While you’re looking for gifts for those special people in your life this holiday season, keep in mind that you’re constantly being manipulated by retailers who’ve studied every bit of consumer data, read every book, and consulted with psychology experts on the art of subconscious coercion.
How do they accomplish this? They attack your senses to sell you more stuff and, through the most tactful ways, get you to fork over more money for that stuff.
According to leading neuroscientists, 95 percent of all thoughts, emotions and learning occur before people are cognizant of it. Therefore, most of what goes into our purchasing decisions can be attributed to our subconscious.
Visual perception influences our buying decisions the most. KISSmetrics found that nearly 93 percent of buying decisions are based on visual stimuli. Six percent was based on touch and the remaining was divided up into sight and smell.
Consider the following study conducted in 2012 by the Journal of Consumer Research on eBay which looked at how different colors affect purchasing habits. Researchers found that using different color backgrounds while offering the same product (Nintendo Wii) elicited different responses.
Red backgrounds led to more aggressive bidding. Bids jumped an average of $63.17 versus $35 for those looking at blue backgrounds.
“When we’re bidding in an auction, the red effect isn’t something we can protect ourselves against because we’re not conscious of it,” said study co-author Rajesh Bagchi, an associate professor of marketing at the Pamplin College of Business at Virginia Tech.
Warm colors (Red/Yellow/etc.) are suitable to attract impulse buyers. Rarely will you see a sale sign that is Blue at any big-box store. Cooler colors (Blue/Green/etc.) are for customers with a buying plan, IE financial planning, insurance, etc.
Many retailers have been leading us by the nose for years. The human Olfactory bulb, which processes various scents, is linked to the brain’s limbic system. The limbic system is responsible for processing emotions and memories, which plays directly to our purchasing behavior.
Studies confirm smells are used to draw the buyer in and then encourage them to buy more while they’re there. In a study commissioned by Nike, the researchers concluded most people will buy more shoes (and be willing to pay more for those shoes) if the room smelled like flowers. A Las Vegas Gaming study found that consumers spent 50 percent more time playing slot machines when the air around them was doused with a floral scent. This practice extends to real estate, where the smell of fresh-baked goods and cookies (always present at any open house) increases sales, giving a comfortable “homely feel.”
The least studied sense as it relates to buying by academics is touch. However, researchers say that touch or ‘feel’ can be a deal breaker when deciding on lucrative purchases. Apple takes advantage of the touch factor by making sure all of their laptops are open to a 70 degree angle. Why? This is open enough to have content semi-visible and entice potential users in. Apple employees actually use an app to measure the exact angle during set-up time.

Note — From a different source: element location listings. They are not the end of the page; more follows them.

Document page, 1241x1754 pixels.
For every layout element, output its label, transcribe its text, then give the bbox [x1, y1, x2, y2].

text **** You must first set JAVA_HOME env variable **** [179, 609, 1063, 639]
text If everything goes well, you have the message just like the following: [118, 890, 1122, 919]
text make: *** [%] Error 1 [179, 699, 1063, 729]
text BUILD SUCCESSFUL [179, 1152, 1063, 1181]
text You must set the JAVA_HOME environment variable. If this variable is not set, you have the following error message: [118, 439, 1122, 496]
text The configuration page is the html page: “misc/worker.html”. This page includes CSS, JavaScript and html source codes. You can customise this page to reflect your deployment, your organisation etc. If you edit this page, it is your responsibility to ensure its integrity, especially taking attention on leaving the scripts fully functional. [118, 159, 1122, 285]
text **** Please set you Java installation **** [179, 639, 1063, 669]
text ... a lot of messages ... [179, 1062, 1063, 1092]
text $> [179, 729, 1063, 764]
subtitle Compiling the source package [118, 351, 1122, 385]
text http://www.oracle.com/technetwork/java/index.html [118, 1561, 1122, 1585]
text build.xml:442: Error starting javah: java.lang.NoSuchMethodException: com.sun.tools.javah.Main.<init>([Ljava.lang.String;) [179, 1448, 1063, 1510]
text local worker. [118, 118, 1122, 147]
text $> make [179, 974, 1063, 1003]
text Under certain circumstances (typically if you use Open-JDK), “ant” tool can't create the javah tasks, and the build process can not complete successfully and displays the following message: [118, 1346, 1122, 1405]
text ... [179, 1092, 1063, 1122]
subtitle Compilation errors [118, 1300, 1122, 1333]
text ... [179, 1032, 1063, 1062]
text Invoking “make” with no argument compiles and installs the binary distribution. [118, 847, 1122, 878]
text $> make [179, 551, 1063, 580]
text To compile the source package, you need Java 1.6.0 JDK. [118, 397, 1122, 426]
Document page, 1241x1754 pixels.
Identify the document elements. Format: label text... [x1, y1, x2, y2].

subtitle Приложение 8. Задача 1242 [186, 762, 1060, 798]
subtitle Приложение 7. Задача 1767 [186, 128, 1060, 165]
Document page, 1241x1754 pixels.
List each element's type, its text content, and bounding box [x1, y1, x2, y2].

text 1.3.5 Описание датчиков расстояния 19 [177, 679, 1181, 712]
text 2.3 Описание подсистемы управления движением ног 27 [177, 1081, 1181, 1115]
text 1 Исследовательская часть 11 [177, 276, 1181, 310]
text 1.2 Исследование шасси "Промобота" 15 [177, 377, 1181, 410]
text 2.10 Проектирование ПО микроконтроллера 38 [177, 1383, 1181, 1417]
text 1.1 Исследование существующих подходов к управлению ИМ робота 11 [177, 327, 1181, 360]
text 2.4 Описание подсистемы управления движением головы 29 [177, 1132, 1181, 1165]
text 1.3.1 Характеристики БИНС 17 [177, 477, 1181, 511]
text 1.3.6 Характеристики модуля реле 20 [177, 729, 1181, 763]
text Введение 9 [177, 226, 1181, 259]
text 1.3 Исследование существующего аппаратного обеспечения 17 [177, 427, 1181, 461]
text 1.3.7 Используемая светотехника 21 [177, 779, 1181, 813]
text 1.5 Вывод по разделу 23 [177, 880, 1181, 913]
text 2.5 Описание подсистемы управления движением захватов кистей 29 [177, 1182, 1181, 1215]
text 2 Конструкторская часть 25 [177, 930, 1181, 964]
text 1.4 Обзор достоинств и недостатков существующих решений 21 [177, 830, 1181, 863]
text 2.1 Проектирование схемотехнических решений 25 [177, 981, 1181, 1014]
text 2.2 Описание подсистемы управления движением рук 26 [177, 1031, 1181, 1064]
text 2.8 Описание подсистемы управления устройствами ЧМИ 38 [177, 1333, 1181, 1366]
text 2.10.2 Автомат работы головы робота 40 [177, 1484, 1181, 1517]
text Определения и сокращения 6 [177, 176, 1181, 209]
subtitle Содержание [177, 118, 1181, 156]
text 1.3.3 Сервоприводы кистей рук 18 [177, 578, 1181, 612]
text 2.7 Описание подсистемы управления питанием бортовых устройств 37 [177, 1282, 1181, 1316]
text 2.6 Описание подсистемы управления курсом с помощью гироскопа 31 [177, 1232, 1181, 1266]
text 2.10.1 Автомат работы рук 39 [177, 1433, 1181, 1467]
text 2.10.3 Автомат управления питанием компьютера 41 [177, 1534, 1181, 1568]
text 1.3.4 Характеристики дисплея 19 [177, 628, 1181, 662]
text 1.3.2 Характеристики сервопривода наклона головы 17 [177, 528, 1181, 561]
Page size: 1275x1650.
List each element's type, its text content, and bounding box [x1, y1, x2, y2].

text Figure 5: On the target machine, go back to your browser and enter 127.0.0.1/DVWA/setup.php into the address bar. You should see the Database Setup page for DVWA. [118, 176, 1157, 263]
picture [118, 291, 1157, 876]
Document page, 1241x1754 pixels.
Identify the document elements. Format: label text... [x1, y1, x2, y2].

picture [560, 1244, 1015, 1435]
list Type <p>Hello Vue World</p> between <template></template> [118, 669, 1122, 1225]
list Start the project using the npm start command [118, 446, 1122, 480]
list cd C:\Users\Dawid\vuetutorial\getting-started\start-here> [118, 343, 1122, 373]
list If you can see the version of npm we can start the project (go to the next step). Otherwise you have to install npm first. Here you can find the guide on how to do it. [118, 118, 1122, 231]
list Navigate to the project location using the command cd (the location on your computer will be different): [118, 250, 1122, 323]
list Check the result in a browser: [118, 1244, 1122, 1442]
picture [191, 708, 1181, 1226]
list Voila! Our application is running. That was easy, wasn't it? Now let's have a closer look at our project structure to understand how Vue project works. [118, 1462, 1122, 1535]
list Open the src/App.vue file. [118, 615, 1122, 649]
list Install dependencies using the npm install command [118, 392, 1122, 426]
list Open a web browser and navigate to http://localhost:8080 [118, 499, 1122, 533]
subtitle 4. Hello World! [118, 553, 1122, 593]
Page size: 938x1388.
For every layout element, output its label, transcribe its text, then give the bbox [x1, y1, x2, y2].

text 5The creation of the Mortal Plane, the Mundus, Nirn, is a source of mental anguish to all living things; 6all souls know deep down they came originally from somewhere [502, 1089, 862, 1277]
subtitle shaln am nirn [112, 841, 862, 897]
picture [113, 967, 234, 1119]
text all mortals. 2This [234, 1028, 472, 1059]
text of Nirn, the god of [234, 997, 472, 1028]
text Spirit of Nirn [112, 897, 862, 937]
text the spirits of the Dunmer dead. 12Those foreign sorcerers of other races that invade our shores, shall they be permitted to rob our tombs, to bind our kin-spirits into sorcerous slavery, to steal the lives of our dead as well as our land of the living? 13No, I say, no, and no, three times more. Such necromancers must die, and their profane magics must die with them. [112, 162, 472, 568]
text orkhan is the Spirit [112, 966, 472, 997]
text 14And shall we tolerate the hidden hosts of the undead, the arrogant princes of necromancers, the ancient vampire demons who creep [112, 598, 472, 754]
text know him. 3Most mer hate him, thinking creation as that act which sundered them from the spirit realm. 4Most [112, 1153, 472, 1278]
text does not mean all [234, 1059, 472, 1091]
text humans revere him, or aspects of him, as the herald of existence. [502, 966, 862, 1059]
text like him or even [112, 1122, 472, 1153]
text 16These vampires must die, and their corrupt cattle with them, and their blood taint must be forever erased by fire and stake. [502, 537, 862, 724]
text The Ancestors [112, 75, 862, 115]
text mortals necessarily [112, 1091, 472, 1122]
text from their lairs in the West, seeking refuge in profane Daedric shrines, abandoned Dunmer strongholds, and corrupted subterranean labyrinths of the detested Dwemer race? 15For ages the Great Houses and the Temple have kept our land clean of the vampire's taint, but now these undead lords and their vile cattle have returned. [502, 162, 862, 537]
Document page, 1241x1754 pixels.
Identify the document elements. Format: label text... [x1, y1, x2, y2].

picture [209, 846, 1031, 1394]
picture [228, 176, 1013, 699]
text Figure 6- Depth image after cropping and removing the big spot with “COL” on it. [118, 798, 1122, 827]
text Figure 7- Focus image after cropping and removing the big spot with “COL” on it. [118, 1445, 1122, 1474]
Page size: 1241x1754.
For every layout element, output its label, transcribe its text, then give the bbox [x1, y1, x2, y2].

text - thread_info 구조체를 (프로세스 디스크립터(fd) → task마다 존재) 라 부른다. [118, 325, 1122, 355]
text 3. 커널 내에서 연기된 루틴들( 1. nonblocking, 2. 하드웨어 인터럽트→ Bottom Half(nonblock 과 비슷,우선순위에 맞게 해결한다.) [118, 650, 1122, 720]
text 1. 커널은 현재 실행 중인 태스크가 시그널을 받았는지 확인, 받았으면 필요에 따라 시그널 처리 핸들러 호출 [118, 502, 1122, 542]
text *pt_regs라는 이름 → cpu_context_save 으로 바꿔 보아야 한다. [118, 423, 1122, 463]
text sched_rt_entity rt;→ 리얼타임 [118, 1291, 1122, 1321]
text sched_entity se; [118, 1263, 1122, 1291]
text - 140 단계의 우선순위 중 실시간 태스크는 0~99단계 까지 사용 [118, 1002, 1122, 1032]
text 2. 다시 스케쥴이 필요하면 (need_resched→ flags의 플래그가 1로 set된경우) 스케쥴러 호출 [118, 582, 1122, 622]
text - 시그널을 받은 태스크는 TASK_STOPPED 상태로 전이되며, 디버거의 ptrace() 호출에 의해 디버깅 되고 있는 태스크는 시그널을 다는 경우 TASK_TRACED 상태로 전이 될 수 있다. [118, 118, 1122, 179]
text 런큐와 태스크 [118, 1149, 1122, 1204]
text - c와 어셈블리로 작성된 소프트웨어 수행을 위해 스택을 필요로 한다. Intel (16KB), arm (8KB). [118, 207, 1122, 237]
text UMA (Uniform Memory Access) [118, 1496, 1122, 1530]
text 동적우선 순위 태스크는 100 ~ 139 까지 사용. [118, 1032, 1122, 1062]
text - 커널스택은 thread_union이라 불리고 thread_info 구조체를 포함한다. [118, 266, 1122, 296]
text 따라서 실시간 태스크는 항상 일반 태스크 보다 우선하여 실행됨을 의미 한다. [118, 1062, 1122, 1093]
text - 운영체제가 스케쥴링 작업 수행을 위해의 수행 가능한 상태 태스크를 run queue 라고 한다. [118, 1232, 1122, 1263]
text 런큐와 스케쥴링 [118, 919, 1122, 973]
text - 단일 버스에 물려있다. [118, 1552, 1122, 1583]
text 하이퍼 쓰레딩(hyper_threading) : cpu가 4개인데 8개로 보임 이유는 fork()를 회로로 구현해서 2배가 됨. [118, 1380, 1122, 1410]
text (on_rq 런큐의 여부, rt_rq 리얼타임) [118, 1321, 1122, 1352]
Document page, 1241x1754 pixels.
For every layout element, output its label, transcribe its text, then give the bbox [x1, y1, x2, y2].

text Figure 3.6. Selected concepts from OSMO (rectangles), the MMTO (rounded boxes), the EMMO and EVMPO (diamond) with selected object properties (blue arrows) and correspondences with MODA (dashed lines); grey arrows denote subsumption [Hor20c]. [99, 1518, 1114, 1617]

The kind of chair you sit in can also make a big difference in some bigger purchases. Harvard Business Review found that when people were asked to negotiate a deal on a new car, those sitting on a ‘hard chair’ offered 28 percent less than those seated in a ‘cushioned chair.’
You may also notice that most retailers play music. This is because research studies have shown by playing music in stores, they can influence patrons to behave accordingly depending upon which emotion they’re looking to trigger. Scientists say music affects your heartbeat and brainwaves. This triggers the release of dopamine, which affects your mood. Music has the likelihood to bring out emotions, which highly influences our behavior regardless of how actively or passively we’re listening.
Ways Savvy Retailers Use Music
Loud music causes consumers to move through a supermarket more quickly without reducing sales.
Victoria’s Secret uses soothing slower music to facilitate discussion with sales reps.
Classical music versus Top 40 music at a wine store was shown to increase sales and leads customers to buy more expensive merchandise.
Since manipulation by retailers during this holiday season is inevitable, shopping online might be the best way to limit the clandestine attack on your senses. Online shopping has a limited sensory experience as customers can only use their senses of sight and hearing.